Récit didactique à valeur édifiante au temps d'Ésope et de Phèdre, allégorie sociale aux accents satiriques chez La Fontaine, ou encore variante populaire et rationaliste du conte moral pour les Lumières européennes, les formes revêtues par la fable au fil de sa longue et riche histoire sont aussi diverses et variées que les littératures qui l'ont et continuent aujourd'hui encore de la pratiquer.

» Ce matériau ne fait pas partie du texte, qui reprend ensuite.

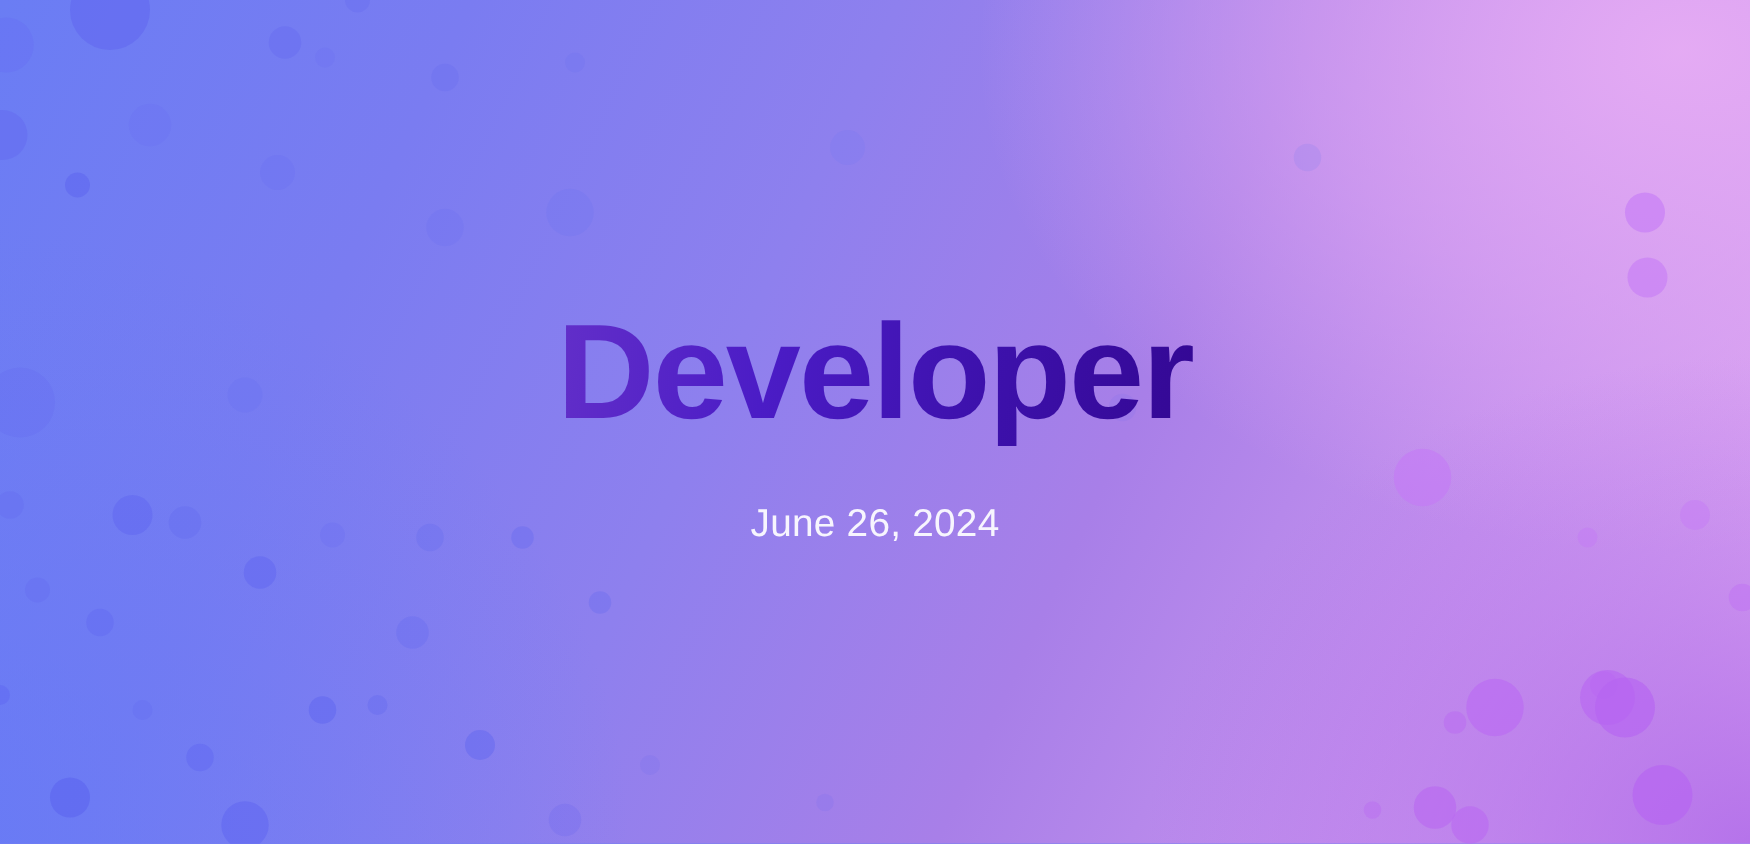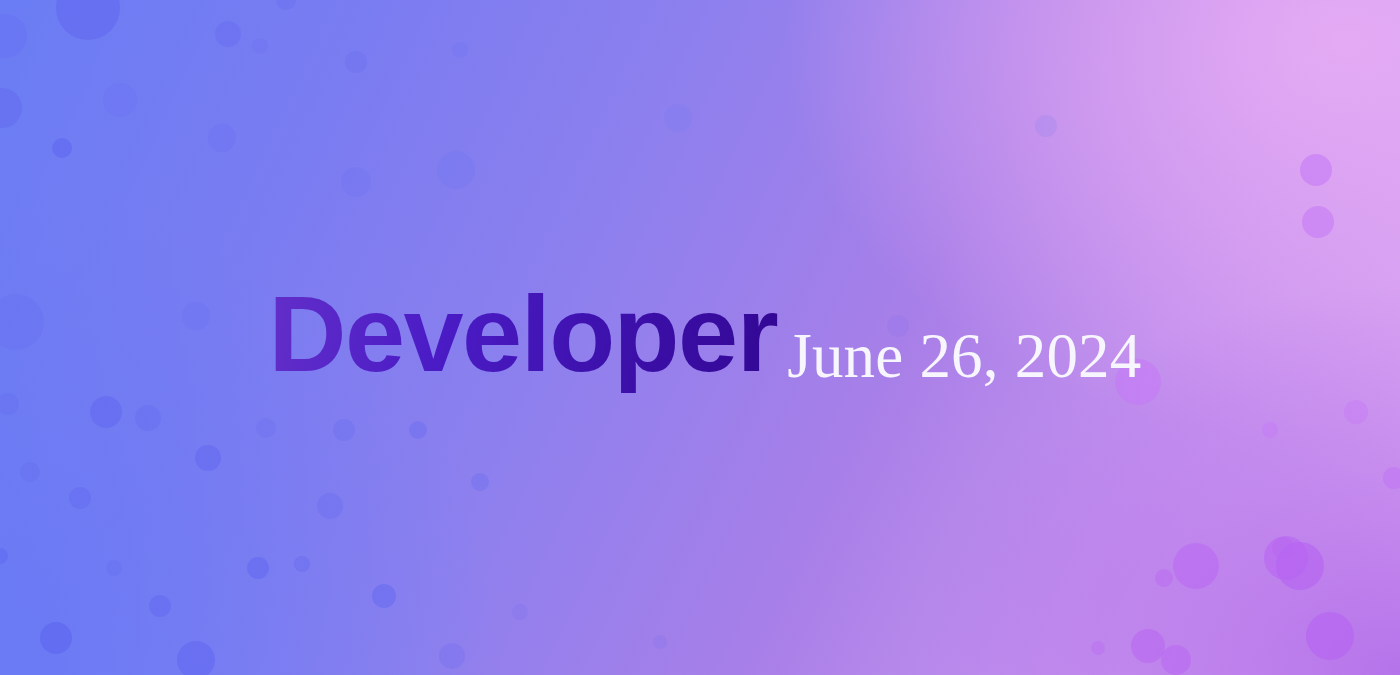"Developer" .content { flex-direction: none -> column }
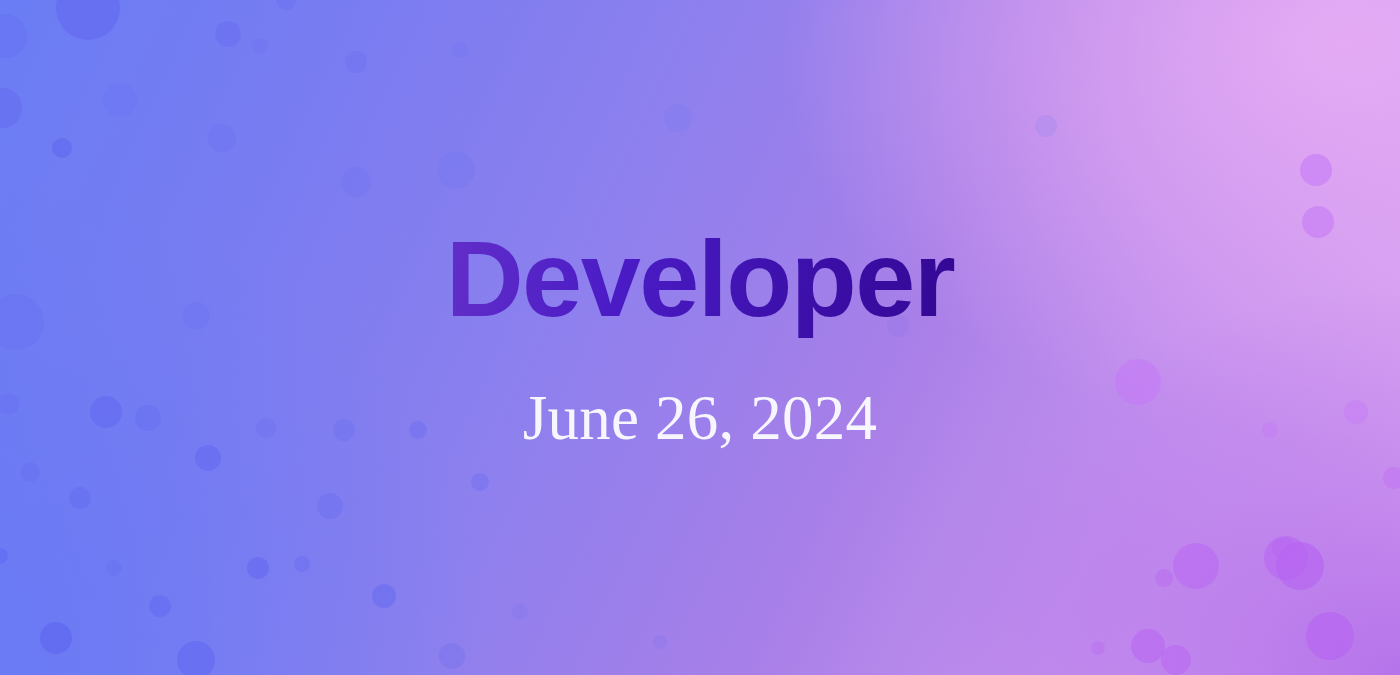"June 26, 2024" .subtitle { font-family: Liberation Serif, serif -> none; font-size: 63px -> 31px }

En mettant en scène des figures animales auxquelles il confère à la fois des caractéristiques archétypales obéissant à une codification stricte et des attributs foncièrement humains comme la parole et la faculté de raisonnement, le récit fabulaire s'empare d'un espace esthétique situé au croisement entre abstraction et incarnation que sa singularité rend propice, dans ses développements modernes, tant à l'effort de conceptualisation théorique (Lessing, Gellert, Gleim) qu'à l'expérimentation formelle (Kafka, Thurber, Kunze). C'est ce vaste et surprenant univers que le présent séminaire se met en tâche d'explorer par le biais d'un parcours textuel diachronique et plurilingue allant des origines antiques du genre à certaines des innovations récentes qu'il a pu inspirer à des auteurs/trices contemporain-es.

Reprenant à son compte la vocation propédeutique du module BA2 du cursus de littérature comparée, le séminaire a également pour fonction de permettre à ses participant-es d'approfondir et de mettre en pratique les principes méthodologiques propres au genre textuel de l'« analyse comparée » dans le but de pouvoir maîtriser de manière autonome le processus de rédaction d'un travail de recherche en littérature comparée. La réalisation de cet objectif, travaillé tout au long du semestre, passera notamment par l'effectuation régulière d'exercices de rédaction individuels qui feront l'objet de retours formatifs de la part de l'enseignant.